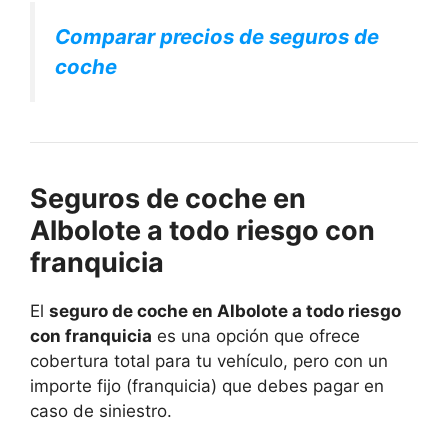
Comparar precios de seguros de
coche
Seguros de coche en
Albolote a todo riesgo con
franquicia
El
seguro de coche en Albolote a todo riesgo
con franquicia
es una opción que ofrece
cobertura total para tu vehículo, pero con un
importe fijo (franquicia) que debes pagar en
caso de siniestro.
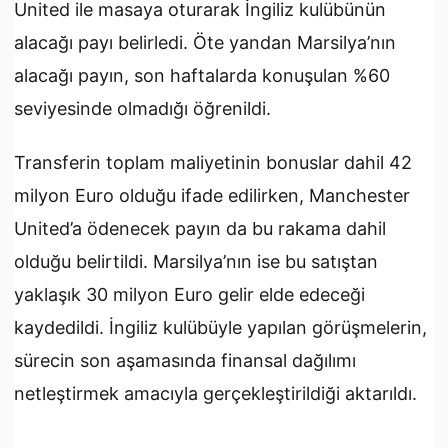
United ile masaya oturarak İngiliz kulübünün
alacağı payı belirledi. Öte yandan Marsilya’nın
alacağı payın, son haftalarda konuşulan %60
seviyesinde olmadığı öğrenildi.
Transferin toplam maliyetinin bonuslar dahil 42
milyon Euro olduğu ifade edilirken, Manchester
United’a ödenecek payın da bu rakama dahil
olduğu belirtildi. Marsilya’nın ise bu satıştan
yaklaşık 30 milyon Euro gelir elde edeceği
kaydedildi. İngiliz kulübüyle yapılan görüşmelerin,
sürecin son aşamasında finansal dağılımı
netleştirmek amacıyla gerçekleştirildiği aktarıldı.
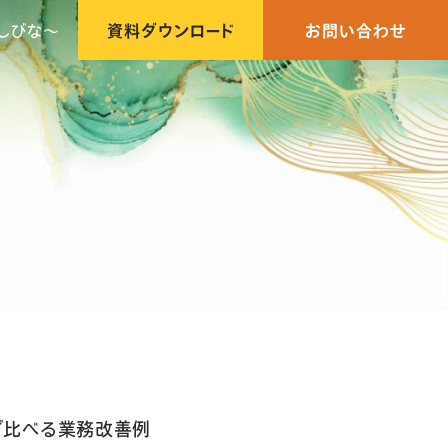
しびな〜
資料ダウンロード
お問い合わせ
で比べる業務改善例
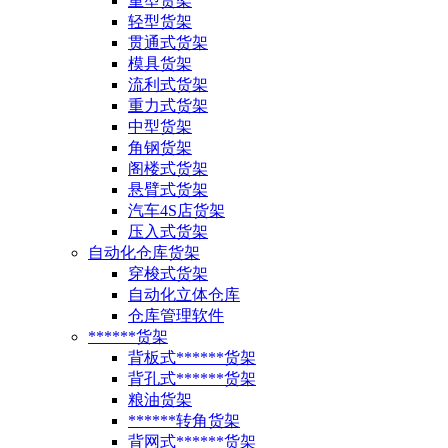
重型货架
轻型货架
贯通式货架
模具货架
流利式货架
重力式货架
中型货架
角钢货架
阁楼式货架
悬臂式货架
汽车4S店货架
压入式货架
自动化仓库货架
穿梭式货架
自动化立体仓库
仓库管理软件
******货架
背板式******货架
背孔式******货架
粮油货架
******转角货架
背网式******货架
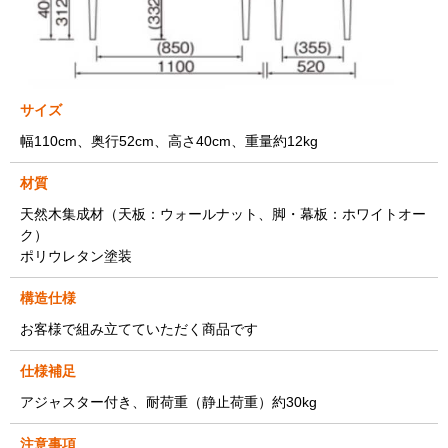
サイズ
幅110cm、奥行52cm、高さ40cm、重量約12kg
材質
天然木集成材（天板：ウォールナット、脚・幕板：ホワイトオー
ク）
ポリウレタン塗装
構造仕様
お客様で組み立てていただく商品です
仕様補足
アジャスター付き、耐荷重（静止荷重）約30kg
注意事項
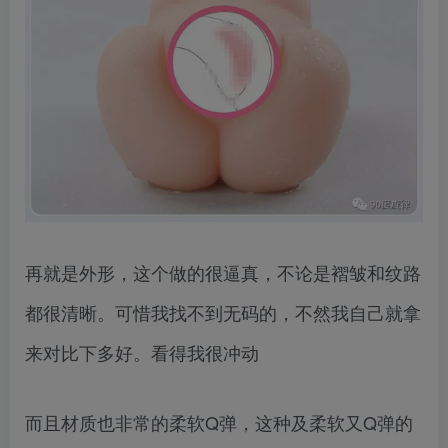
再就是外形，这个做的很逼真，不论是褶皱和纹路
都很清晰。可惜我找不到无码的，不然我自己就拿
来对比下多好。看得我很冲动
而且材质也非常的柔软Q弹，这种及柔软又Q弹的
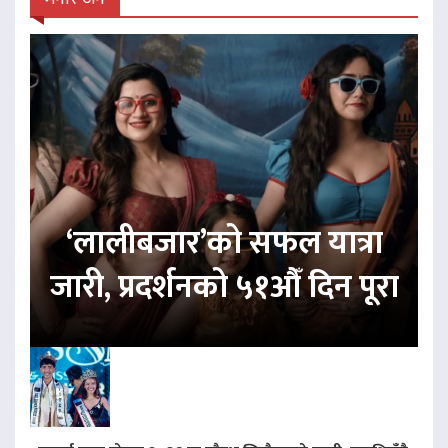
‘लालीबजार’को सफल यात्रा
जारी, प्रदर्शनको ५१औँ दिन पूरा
====================
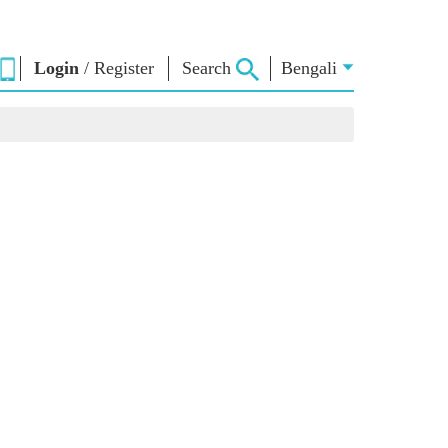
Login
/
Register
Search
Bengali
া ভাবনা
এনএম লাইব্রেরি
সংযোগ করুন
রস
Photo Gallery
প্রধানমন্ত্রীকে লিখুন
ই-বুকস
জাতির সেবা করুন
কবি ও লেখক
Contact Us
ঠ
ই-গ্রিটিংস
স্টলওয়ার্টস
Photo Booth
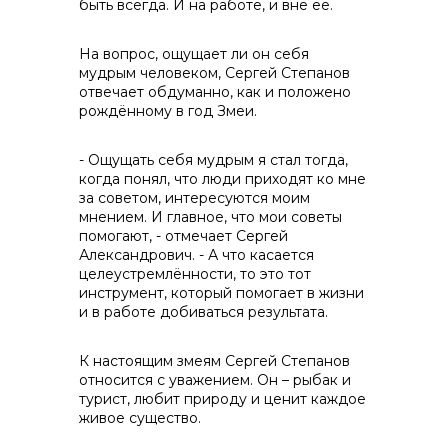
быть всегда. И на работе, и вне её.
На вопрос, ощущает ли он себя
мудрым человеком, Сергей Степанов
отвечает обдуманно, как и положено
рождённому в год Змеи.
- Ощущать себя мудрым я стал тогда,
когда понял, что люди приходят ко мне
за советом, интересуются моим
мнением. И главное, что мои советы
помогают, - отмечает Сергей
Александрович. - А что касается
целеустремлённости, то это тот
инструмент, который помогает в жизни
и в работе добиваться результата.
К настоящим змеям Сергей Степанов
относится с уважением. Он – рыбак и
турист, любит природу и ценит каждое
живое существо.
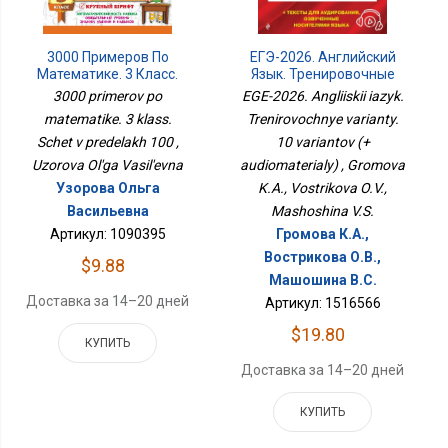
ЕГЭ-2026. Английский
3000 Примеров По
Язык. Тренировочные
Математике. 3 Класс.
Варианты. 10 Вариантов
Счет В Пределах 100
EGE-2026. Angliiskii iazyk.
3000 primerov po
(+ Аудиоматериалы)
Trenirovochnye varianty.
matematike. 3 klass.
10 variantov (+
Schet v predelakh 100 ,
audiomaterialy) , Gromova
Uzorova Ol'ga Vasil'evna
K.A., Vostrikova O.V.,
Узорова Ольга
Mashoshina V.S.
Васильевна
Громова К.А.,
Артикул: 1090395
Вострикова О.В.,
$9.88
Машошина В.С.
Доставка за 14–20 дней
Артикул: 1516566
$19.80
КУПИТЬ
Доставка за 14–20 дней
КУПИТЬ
====================
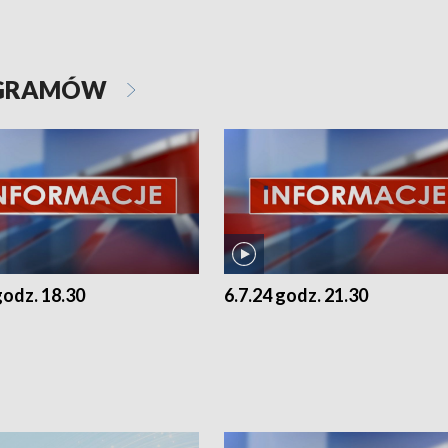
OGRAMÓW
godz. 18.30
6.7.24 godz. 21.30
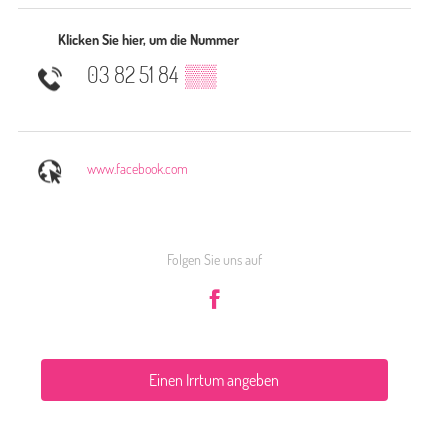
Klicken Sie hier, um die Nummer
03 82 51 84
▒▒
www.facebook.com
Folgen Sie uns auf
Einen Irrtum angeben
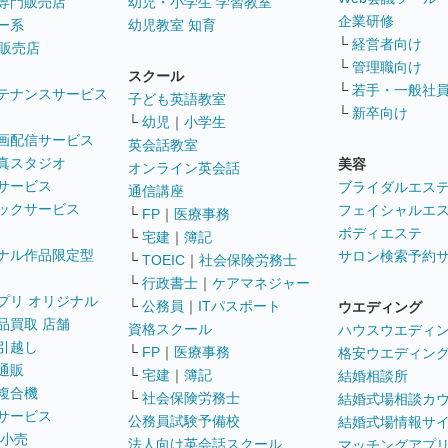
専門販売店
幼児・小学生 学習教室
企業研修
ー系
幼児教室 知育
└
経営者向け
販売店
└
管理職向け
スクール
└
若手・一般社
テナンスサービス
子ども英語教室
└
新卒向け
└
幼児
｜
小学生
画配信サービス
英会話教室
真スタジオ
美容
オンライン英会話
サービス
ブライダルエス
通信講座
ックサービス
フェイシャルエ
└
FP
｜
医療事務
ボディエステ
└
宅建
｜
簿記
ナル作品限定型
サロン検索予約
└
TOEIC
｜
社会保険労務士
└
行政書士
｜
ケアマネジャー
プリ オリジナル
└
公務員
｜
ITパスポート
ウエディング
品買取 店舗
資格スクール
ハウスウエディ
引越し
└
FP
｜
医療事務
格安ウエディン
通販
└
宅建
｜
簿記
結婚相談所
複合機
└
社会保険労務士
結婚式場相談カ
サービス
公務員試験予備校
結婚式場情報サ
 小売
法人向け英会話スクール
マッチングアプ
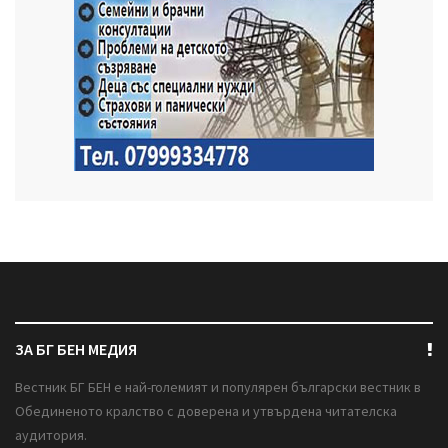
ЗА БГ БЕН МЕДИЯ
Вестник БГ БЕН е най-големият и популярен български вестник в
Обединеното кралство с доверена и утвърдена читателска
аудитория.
====================
### [Your goal]
Reproduce the text of the first entry in Block 1 verbatim, from the line containing "Comparar precios de seguros de" through the line containing "caso de siniestro.", both included.

### [Solution to this exercise]
Comparar precios de seguros de
coche
Seguros de coche en
Albolote a todo riesgo con
franquicia
El
seguro de coche en Albolote a todo riesgo
con franquicia
es una opción que ofrece
cobertura total para tu vehículo, pero con un
importe fijo (franquicia) que debes pagar en
caso de siniestro.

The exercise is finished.